11Then she said, “Please, may the king keep the Lord your God in mind, so that the avenger of blood may kill no more, and my son not be destroyed.”

He said, “As the Lord lives, not one hair of your son shall fall to the ground.”

woman in traditional widow garb in Greece

There were several factors that made this woman’s appeal successful.

  • She was a widow, which would invite sympathy
  • She lived at some distance from Jerusalem, which made it difficult to easily know or inquire of the facts of her case
  • She was old, which gave more dignity to her story
  • She wore the clothes of mourning to heighten the effect
  • She brought a case of family estrangement to David
  • She brought a case that was not too similar, lest it arouse David’s suspicions
But it was not right!  David ignores the cause of justice for the sake of family sympathy and loyalty.
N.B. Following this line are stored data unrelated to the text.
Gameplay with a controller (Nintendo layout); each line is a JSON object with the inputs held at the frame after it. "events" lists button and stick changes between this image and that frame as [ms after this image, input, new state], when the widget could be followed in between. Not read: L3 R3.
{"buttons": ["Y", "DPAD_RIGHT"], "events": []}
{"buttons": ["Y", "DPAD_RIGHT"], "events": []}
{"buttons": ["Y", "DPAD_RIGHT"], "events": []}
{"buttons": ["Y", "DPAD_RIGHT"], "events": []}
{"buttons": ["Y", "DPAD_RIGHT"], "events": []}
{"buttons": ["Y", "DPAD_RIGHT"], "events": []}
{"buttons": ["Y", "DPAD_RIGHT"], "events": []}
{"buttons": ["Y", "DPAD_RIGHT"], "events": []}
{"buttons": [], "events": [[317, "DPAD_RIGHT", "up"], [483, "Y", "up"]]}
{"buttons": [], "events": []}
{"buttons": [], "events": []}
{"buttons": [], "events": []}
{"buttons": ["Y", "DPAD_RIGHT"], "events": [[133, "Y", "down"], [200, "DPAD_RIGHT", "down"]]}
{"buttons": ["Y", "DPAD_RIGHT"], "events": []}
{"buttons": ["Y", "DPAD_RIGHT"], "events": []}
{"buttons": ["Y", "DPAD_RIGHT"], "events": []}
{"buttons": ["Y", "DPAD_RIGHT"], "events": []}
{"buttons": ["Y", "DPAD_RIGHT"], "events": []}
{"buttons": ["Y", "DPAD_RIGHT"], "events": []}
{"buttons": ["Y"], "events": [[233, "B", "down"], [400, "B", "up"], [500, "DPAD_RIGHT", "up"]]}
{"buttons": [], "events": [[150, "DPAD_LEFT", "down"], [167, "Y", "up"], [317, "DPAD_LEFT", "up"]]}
In personal relationship it is a good and glorious thing to be generous with forgiveness and mercy when we are wronged. But David had a responsibility as the king and chief judge of Israel, and he was being sorely tempted to forsake that responsibility.
–David Guzik

12Then the woman said, “Please let your servant speak a word to my lord the king.”

He said, “Speak.”

13The woman said, “Why then have you planned such a thing against the people of God? For in giving this decision the king convicts himself, inasmuch as the king does not bring his banished one home again.

Here the woman confronts David about the heart of the matter: his sin of not initiating reconciliation with his son. Absalom was estranged from his father and daily growing more bitter; this was a threat both to David himself and to the kingdom.

14We must all die; we are like water spilled on the ground, which cannot be gathered up.  But God will not take away a life; he will devise plans so as not to keep an outcast banished forever from his presence.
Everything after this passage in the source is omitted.